Give the listing again exactly as written.

### [SUPPLIED RECORDS]
§
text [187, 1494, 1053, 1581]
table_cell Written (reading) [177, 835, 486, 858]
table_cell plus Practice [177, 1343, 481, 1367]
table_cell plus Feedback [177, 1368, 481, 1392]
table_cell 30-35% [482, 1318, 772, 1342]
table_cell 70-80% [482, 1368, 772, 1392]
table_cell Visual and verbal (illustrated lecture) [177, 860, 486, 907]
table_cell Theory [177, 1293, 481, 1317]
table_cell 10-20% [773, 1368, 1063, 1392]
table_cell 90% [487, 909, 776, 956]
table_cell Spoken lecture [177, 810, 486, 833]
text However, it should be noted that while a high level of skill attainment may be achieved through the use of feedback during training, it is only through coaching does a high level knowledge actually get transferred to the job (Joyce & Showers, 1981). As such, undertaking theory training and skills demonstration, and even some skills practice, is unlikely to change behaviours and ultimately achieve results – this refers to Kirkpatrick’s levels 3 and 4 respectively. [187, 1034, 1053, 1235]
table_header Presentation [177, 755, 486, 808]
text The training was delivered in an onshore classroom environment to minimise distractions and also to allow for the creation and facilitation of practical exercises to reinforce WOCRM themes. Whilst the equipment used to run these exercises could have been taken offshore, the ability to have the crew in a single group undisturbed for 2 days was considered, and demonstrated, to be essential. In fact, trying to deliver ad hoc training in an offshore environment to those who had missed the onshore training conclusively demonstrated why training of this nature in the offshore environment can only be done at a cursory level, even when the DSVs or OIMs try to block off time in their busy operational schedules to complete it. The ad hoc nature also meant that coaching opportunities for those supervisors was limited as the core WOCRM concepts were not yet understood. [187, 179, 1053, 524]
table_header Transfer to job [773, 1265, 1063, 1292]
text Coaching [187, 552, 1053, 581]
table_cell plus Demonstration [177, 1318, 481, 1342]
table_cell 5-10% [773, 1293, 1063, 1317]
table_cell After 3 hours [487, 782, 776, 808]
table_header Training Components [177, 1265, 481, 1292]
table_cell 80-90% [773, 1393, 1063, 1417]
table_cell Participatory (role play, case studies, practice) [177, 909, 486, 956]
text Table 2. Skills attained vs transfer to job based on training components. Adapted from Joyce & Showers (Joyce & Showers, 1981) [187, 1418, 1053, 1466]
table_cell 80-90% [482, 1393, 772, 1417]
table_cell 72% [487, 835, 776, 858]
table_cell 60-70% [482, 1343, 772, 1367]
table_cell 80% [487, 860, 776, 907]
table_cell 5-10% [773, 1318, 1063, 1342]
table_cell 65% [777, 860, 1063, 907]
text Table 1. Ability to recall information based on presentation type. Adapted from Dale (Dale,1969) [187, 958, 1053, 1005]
§
### [SOLUTION TO THIS TASK]
text [187, 1494, 1053, 1581]
table_cell Written (reading) [177, 835, 486, 858]
table_cell plus Practice [177, 1343, 481, 1367]
table_cell plus Feedback [177, 1368, 481, 1392]
table_cell 30-35% [482, 1318, 772, 1342]
table_cell 70-80% [482, 1368, 772, 1392]
table_cell Visual and verbal (illustrated lecture) [177, 860, 486, 907]
table_cell Theory [177, 1293, 481, 1317]
table_cell 10-20% [773, 1368, 1063, 1392]
table_cell 90% [487, 909, 776, 956]
table_cell Spoken lecture [177, 810, 486, 833]
text However, it should be noted that while a high level of skill attainment may be achieved through the use of feedback during training, it is only through coaching does a high level knowledge actually get transferred to the job (Joyce & Showers, 1981). As such, undertaking theory training and skills demonstration, and even some skills practice, is unlikely to change behaviours and ultimately achieve results – this refers to Kirkpatrick’s levels 3 and 4 respectively. [187, 1034, 1053, 1235]
table_header Presentation [177, 755, 486, 808]
text The training was delivered in an onshore classroom environment to minimise distractions and also to allow for the creation and facilitation of practical exercises to reinforce WOCRM themes. Whilst the equipment used to run these exercises could have been taken offshore, the ability to have the crew in a single group undisturbed for 2 days was considered, and demonstrated, to be essential. In fact, trying to deliver ad hoc training in an offshore environment to those who had missed the onshore training conclusively demonstrated why training of this nature in the offshore environment can only be done at a cursory level, even when the DSVs or OIMs try to block off time in their busy operational schedules to complete it. The ad hoc nature also meant that coaching opportunities for those supervisors was limited as the core WOCRM concepts were not yet understood. [187, 179, 1053, 524]
table_header Transfer to job [773, 1265, 1063, 1292]
text Coaching [187, 552, 1053, 581]
table_cell plus Demonstration [177, 1318, 481, 1342]
table_cell 5-10% [773, 1293, 1063, 1317]
table_cell After 3 hours [487, 782, 776, 808]
table_header Training Components [177, 1265, 481, 1292]
table_cell 80-90% [773, 1393, 1063, 1417]
table_cell Participatory (role play, case studies, practice) [177, 909, 486, 956]
text Table 2. Skills attained vs transfer to job based on training components. Adapted from Joyce & Showers (Joyce & Showers, 1981) [187, 1418, 1053, 1466]
table_cell 80-90% [482, 1393, 772, 1417]
table_cell 72% [487, 835, 776, 858]
table_cell 60-70% [482, 1343, 772, 1367]
table_cell 80% [487, 860, 776, 907]
table_cell 5-10% [773, 1318, 1063, 1342]
table_cell 65% [777, 860, 1063, 907]
text Table 1. Ability to recall information based on presentation type. Adapted from Dale (Dale,1969) [187, 958, 1053, 1005]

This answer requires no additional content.